Could you convert the data, starting at the line that contains "Reading left to" and ending at the final line of the data, into a JSON list of strings with one string per line? Skip blank lines, and leave the pictures out.

============

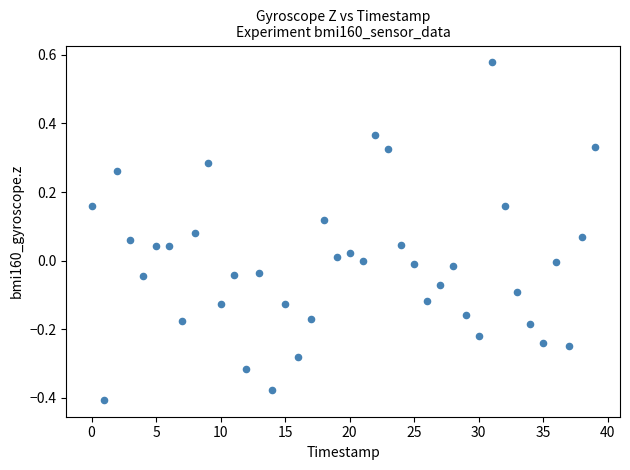

What is the range of Y values (max minus min)?

1.0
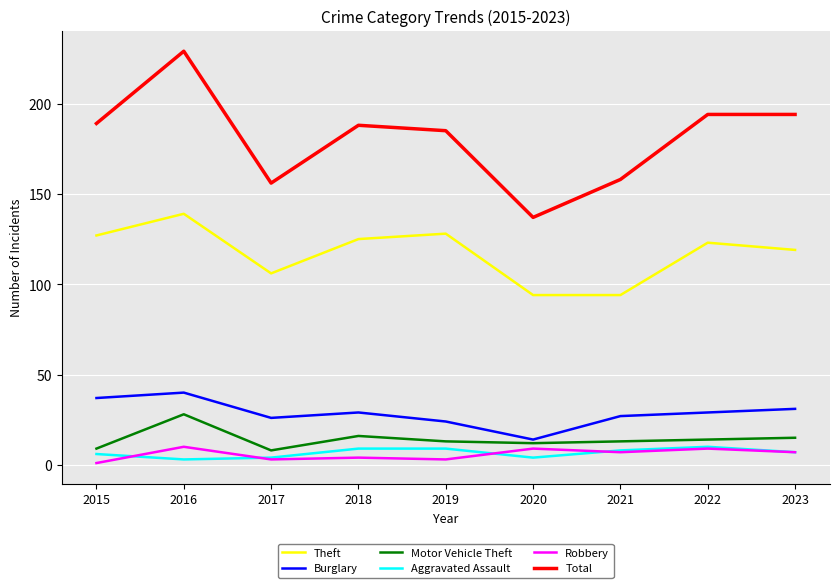

What is the approximate value of Aggravated Assault at 2021?

8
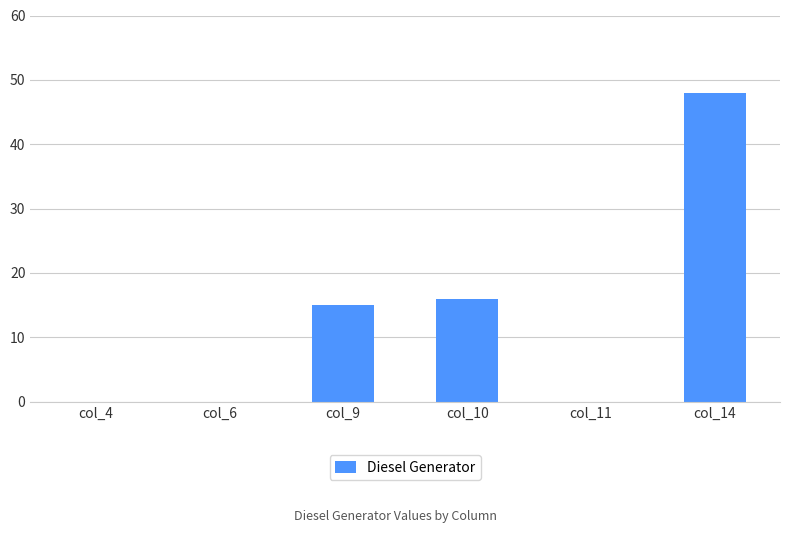

Reading left to right, list all the values displayed in this chart.

col_4=0	col_6=0	col_9=15	col_10=16	col_11=0	col_14=48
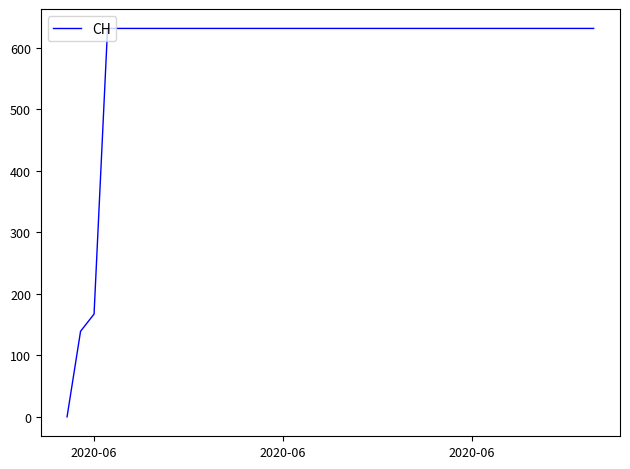

What is the greatest value displayed?

631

============

[SOLUTION]
[
  "Reading left to right, list all the values displayed in this chart.",
  "col_4=0\tcol_6=0\tcol_9=15\tcol_10=16\tcol_11=0\tcol_14=48",
  "What is the greatest value displayed?",
  "631"
]